Bleeding and thrombosis remain common complications in patients undergoing extracorporeal life support. Further research to reduce or eliminate bleeding and thrombosis is indicated to help improve patient outcome.
技术的变革以及诸如流感、心脏骤停和成人等患者群体中体外生命支持成功应用的报告增多,正促使体外生命支持的应用范围不断扩大。体外生命支持扩展的主要限制因素仍然是出血和血栓形成。这些并发症是死亡和发病的最常见原因。作为一个为详细评估当前时代出血和血栓形成提供基线数据的试点项目,对尤尼斯·肯尼迪·施赖弗国家儿童健康与人类发展研究所协作儿科重症监护研究网络中8个中心的体外生命支持患者进行了分析。

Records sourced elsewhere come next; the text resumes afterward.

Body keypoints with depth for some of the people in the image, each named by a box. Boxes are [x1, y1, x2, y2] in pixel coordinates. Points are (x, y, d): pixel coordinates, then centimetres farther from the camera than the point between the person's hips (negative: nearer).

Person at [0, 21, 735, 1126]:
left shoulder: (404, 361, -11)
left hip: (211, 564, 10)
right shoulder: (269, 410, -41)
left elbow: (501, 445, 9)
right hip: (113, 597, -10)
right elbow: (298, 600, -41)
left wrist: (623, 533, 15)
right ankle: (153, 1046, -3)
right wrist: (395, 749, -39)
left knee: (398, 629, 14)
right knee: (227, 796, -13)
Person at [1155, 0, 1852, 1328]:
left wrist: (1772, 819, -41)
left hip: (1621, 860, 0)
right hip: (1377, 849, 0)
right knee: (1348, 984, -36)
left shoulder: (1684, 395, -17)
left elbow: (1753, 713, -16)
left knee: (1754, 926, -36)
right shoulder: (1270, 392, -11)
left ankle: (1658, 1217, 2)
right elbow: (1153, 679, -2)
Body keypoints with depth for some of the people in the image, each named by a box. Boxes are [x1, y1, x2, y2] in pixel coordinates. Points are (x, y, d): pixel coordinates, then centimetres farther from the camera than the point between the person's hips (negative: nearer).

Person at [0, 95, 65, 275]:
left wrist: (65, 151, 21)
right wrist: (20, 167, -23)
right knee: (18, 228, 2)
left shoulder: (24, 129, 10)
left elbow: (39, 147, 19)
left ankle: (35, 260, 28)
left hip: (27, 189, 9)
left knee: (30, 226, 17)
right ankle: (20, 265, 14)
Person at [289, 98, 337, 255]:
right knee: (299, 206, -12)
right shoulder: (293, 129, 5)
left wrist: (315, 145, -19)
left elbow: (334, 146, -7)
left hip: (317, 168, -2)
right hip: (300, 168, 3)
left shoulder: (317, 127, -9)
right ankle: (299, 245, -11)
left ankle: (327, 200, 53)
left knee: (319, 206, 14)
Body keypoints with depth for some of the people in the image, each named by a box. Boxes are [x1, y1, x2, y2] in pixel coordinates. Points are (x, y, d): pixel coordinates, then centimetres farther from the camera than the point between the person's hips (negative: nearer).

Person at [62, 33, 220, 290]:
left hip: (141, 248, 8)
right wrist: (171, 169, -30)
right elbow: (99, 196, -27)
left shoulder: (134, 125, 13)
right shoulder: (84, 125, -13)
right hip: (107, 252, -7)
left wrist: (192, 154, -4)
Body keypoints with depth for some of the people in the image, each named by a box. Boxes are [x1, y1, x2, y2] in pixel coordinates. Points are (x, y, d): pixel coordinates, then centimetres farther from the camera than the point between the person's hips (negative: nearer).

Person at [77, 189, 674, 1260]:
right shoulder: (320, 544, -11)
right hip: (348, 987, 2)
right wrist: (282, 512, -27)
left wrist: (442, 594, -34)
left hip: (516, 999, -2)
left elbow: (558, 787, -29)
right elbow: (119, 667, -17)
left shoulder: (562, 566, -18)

对2005年至2011年间8个协作儿科重症监护研究网络中心向体外生命支持组织登记处报告的19岁以下患者进行回顾性分析。
协作儿科重症监护研究网络内的三级儿童医院。
研究队列包括2036例患者(13%患有先天性膈疝)。
无。
在无先天性膈疝的患者队列(n = 1773)中,38%的患者发生出血,而31%的患者出现血栓形成。出血和血栓形成分别使生存率降低40%(相对风险,0.59;95%可信区间,0.53 - 0.66)和33%(比值比,0.67;95%可信区间,0.60 - 0.74)。体外生命支持时间延长和使用动静脉插管也与出血和/或血栓形成并发症风险增加及生存率降低相关。最常见的出血事件包括手术部位出血(17%;n = 306)、插管部位出血(14%;n = 256)和颅内出血(11%;n = 192)。常见的血栓形成事件是回路中的血栓(15%;n = 274)、氧合器中的血栓(12%;n = 212)和溶血(血浆游离血红蛋白>50 mg/dL)(10%;n = 177)。在患有先天性膈疝的患者中,出血和血栓形成的发生率分别为45%(n = 118)和60%(n = 159)。出血事件与生存率降低相关(相对风险,0.62;95%可信区间,0.46 - 0.86),而血栓形成事件则不然(相对风险,0.92;95%可信区间,0.67 - 1.26)。
出血和血栓形成仍然是接受体外生命支持患者的常见并发症。需要进一步研究以减少或消除出血和血栓形成,以帮助改善患者预后。